> WORK ORDER:
Reproduce the records word for word, leaving out any pictures they hold.
Top of DATASET EXCERPTS
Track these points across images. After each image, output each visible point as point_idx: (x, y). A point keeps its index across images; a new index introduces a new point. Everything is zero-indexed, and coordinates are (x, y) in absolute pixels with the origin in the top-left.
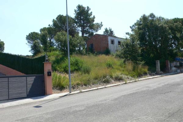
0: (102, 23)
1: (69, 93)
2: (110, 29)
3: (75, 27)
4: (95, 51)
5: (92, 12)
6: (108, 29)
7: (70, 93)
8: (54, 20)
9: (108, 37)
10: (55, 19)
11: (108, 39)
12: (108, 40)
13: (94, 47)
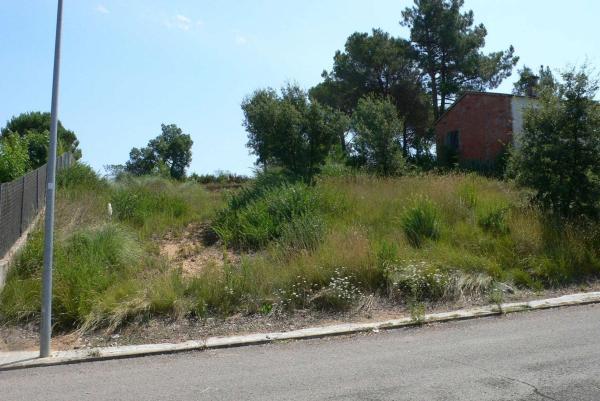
0: (512, 49)
1: (37, 353)
2: (545, 69)
3: (417, 73)
4: (456, 161)
5: (471, 13)
6: (536, 72)
7: (41, 356)
8: (338, 53)
9: (510, 101)
10: (343, 51)
11: (510, 108)
12: (510, 113)
13: (460, 143)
Bottom of DATASET EXCERPTS
> RESULT OF THIS TASK:
Track these points across images. After each image, output each visible point as point_idx: (x, y). A point keeps its index across images; a new index introduces a new point. Everything is zero-indexed, and coordinates are (x, y) in absolute pixels with the origin in the top-left.
0: (102, 23)
1: (69, 93)
2: (110, 29)
3: (75, 27)
4: (95, 51)
5: (92, 12)
6: (108, 29)
7: (70, 93)
8: (54, 20)
9: (108, 37)
10: (55, 19)
11: (108, 39)
12: (108, 40)
13: (94, 47)
0: (512, 49)
1: (37, 353)
2: (545, 69)
3: (417, 73)
4: (456, 161)
5: (471, 13)
6: (536, 72)
7: (41, 356)
8: (338, 53)
9: (510, 101)
10: (343, 51)
11: (510, 108)
12: (510, 113)
13: (460, 143)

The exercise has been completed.